* [Directions]:
Rewrite these lines with "division" in place of every "phylum", changing nothing else, and leave out the pictures.
=== Entries provided ===
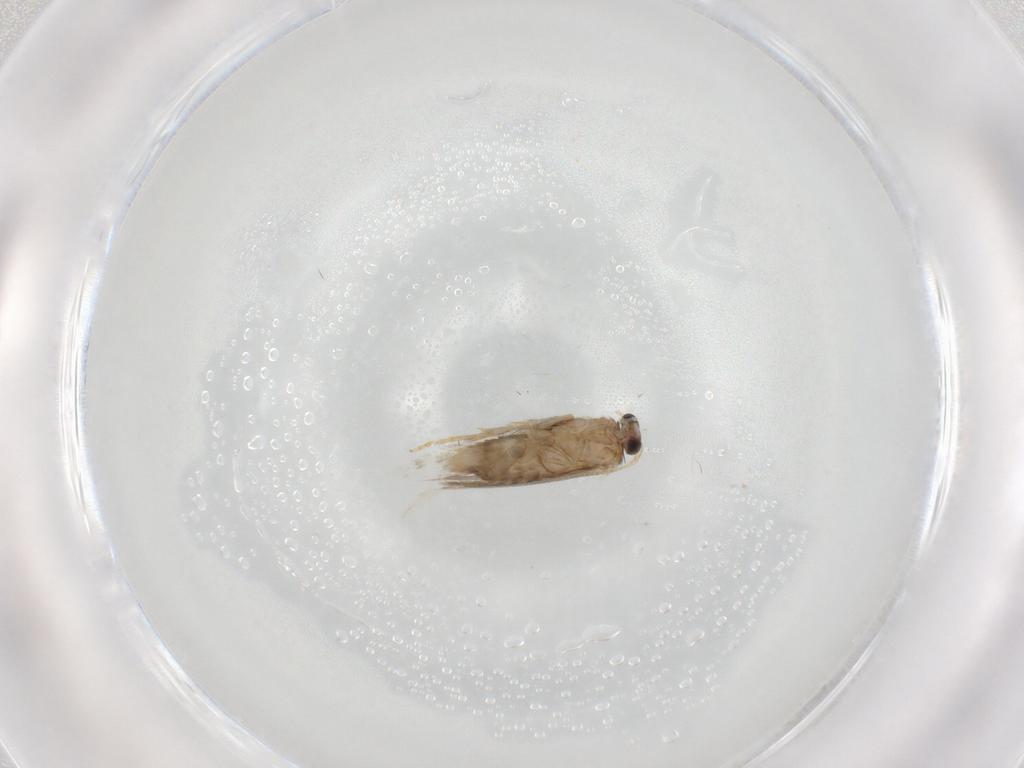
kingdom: Animalia
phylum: Arthropoda
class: Insecta
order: Lepidoptera
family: Nepticulidae
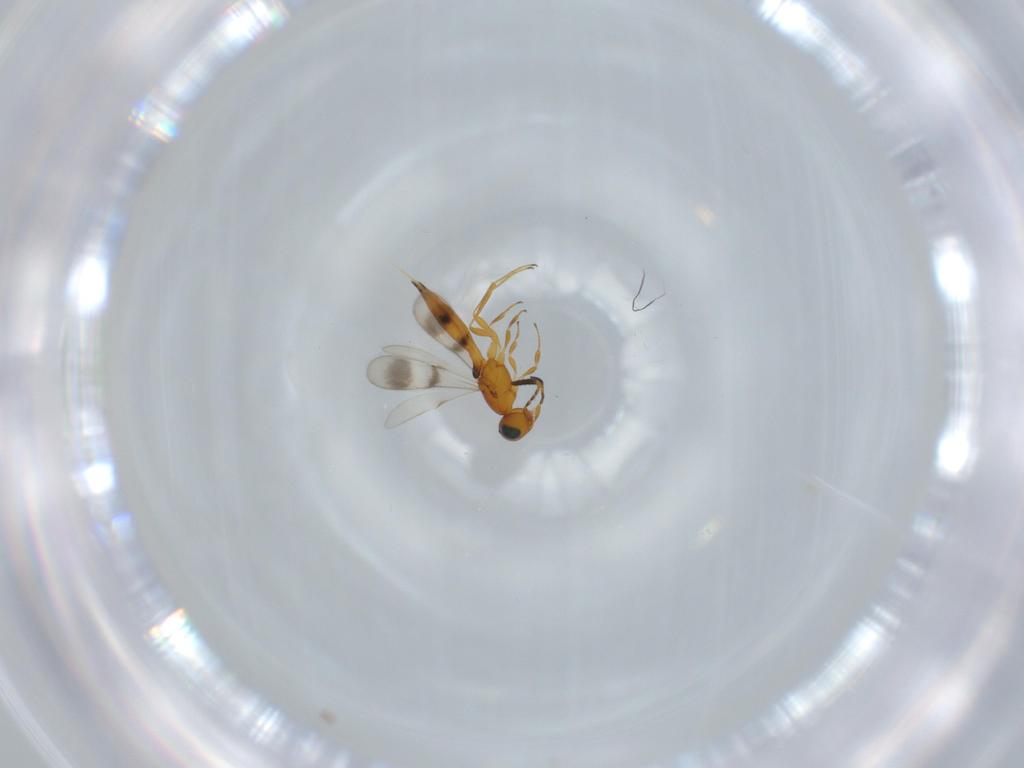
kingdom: Animalia
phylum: Arthropoda
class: Insecta
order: Hymenoptera
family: Scelionidae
===
* [Task response]:
kingdom: Animalia
division: Arthropoda
class: Insecta
order: Lepidoptera
family: Nepticulidae
kingdom: Animalia
division: Arthropoda
class: Insecta
order: Hymenoptera
family: Scelionidae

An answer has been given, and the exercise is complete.